## PROBLEM STATEMENT
Print, from the listing below, the lines starting at the line containing "X157910000Y-97185000D02*" and ending at the line containing "G04 #@! TO.C,0.1uF2*", exactly as they stand, and print nothing else.

★ ★ ★ ★

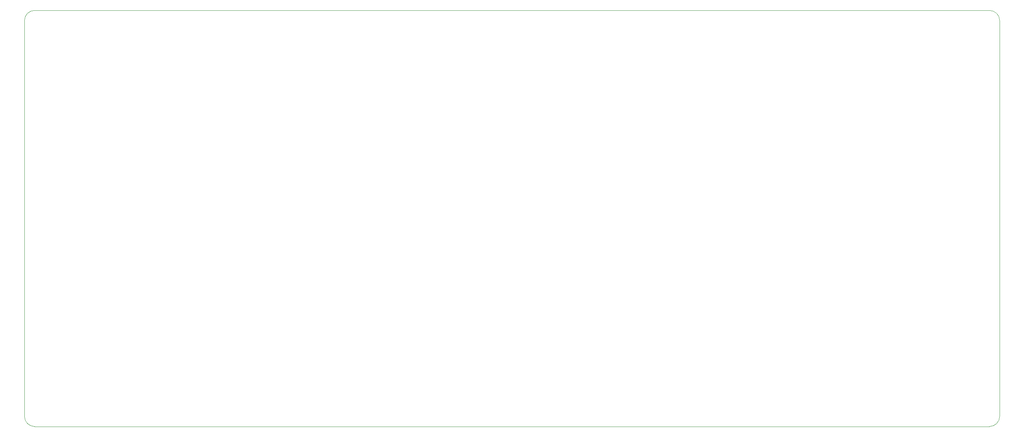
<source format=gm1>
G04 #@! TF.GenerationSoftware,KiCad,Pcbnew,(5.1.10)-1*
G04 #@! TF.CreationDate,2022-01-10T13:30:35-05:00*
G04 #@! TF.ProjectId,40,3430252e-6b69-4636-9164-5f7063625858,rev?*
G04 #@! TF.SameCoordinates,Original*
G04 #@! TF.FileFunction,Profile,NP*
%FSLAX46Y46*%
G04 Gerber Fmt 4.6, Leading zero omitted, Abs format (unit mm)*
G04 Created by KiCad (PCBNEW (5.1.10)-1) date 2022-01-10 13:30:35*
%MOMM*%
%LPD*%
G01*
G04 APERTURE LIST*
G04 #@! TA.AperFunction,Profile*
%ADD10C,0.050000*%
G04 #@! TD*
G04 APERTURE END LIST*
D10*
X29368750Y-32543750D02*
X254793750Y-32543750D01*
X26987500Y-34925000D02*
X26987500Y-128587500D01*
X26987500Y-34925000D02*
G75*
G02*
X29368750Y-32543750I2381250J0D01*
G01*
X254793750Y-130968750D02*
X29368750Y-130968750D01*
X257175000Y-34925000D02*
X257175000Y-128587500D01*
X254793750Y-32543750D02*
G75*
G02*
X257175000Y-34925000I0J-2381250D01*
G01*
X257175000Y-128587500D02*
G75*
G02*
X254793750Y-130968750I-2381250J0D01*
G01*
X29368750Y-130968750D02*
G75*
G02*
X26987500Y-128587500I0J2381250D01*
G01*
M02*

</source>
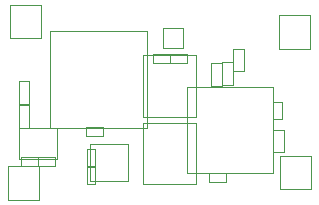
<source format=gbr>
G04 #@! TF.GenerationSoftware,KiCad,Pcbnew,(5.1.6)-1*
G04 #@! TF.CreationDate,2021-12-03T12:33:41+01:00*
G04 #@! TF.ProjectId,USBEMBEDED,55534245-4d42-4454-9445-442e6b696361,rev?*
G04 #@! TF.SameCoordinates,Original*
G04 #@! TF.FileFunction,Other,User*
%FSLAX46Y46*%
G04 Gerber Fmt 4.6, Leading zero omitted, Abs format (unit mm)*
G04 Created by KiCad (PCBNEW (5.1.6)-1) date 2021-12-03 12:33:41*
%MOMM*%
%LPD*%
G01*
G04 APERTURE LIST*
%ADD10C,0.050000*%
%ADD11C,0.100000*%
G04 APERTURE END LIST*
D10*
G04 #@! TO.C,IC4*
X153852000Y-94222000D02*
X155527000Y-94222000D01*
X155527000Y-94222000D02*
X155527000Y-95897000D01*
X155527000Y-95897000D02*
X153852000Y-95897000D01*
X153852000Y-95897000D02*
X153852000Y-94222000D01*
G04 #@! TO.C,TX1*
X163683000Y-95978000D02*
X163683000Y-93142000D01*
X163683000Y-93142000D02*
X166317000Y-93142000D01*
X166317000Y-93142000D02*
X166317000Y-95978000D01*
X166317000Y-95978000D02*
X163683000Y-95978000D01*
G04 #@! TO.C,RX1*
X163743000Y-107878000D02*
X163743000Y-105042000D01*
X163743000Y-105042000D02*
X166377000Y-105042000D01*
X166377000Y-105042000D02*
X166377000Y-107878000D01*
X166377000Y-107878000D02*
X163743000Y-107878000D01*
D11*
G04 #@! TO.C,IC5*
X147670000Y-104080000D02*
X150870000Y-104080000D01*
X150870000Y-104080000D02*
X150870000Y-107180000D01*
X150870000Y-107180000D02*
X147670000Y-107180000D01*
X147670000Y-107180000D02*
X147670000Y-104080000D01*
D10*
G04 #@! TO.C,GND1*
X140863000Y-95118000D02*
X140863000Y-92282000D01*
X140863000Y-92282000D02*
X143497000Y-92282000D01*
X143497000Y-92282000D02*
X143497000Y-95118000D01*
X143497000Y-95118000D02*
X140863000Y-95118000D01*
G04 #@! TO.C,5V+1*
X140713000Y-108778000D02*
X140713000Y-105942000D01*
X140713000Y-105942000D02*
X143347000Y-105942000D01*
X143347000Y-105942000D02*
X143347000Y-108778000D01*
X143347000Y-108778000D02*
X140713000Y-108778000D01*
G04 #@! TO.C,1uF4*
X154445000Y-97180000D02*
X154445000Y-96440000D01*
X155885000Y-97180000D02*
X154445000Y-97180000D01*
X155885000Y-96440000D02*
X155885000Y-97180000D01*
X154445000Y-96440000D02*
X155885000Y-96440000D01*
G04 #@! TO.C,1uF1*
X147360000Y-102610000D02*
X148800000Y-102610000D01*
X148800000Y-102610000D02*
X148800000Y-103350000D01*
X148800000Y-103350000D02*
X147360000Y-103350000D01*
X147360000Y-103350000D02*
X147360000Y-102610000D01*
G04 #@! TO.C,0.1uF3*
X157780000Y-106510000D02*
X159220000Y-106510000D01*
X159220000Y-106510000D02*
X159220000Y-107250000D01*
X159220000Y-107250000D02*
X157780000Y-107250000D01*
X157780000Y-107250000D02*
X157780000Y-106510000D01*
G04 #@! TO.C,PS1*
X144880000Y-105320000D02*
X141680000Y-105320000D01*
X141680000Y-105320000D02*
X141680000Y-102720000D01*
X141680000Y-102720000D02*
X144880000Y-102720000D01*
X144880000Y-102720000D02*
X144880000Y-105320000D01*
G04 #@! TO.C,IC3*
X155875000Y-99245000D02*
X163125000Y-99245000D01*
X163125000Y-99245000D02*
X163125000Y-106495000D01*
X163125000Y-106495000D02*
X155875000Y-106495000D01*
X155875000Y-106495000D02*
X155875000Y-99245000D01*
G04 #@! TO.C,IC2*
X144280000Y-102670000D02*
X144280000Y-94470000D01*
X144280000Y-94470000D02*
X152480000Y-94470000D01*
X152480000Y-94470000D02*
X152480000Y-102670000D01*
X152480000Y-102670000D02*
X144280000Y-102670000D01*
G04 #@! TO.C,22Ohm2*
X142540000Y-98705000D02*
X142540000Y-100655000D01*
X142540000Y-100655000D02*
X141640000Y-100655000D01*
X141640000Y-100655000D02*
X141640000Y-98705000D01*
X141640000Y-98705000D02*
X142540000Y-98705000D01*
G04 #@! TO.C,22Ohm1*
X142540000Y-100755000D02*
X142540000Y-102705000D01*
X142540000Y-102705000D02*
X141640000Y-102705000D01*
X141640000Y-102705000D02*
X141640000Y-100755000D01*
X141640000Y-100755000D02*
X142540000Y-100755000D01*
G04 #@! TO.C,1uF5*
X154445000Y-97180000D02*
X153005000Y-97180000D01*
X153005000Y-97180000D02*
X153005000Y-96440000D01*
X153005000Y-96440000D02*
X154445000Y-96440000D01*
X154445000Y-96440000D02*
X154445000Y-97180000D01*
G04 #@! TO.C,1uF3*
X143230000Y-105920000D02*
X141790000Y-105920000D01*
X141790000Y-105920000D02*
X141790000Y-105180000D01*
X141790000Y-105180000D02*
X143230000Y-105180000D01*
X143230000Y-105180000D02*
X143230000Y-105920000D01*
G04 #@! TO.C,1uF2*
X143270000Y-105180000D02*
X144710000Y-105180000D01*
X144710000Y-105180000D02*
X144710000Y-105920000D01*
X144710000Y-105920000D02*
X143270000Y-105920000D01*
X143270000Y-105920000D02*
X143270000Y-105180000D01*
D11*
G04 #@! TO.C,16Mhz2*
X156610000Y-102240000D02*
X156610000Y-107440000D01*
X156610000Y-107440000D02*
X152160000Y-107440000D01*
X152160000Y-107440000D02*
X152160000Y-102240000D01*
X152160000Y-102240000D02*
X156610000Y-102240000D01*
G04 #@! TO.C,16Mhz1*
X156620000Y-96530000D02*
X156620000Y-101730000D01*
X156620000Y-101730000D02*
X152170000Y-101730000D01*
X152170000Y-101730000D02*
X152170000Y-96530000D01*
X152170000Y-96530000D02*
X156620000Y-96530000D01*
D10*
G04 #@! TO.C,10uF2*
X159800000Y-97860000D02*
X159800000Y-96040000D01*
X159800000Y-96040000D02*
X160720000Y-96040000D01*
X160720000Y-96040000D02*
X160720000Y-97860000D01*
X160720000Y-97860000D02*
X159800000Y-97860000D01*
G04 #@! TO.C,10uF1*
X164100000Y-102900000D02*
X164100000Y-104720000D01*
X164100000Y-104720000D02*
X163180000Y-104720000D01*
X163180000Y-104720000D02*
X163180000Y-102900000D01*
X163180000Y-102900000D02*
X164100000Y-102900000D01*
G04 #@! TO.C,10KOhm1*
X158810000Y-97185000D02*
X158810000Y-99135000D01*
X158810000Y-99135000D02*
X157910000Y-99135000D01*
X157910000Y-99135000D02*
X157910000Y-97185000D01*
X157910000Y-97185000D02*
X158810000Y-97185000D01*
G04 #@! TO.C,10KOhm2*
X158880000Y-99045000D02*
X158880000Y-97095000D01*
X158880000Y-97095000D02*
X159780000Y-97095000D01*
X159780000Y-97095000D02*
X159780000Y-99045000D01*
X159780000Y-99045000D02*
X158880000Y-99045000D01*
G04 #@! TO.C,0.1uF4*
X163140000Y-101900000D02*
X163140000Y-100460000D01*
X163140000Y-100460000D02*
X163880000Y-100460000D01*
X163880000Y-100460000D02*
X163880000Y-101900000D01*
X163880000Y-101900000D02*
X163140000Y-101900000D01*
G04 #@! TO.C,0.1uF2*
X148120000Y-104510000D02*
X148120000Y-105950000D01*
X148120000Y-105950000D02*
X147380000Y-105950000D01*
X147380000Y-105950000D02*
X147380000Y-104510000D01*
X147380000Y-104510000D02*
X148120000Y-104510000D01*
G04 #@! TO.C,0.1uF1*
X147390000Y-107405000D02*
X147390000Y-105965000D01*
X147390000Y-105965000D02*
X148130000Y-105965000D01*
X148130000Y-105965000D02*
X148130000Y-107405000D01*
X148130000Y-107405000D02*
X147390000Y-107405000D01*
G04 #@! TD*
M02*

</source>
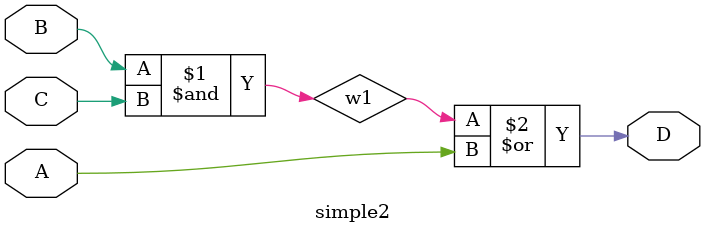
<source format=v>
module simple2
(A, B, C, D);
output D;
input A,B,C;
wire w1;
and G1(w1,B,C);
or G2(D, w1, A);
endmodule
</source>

★ ★ ★ ★

## RESPONSE TO THIS EXERCISE
X157910000Y-97185000D02*
X158810000Y-97185000D01*
G04 #@! TO.C,10KOhm2*
X158880000Y-99045000D02*
X158880000Y-97095000D01*
X158880000Y-97095000D02*
X159780000Y-97095000D01*
X159780000Y-97095000D02*
X159780000Y-99045000D01*
X159780000Y-99045000D02*
X158880000Y-99045000D01*
G04 #@! TO.C,0.1uF4*
X163140000Y-101900000D02*
X163140000Y-100460000D01*
X163140000Y-100460000D02*
X163880000Y-100460000D01*
X163880000Y-100460000D02*
X163880000Y-101900000D01*
X163880000Y-101900000D02*
X163140000Y-101900000D01*
G04 #@! TO.C,0.1uF2*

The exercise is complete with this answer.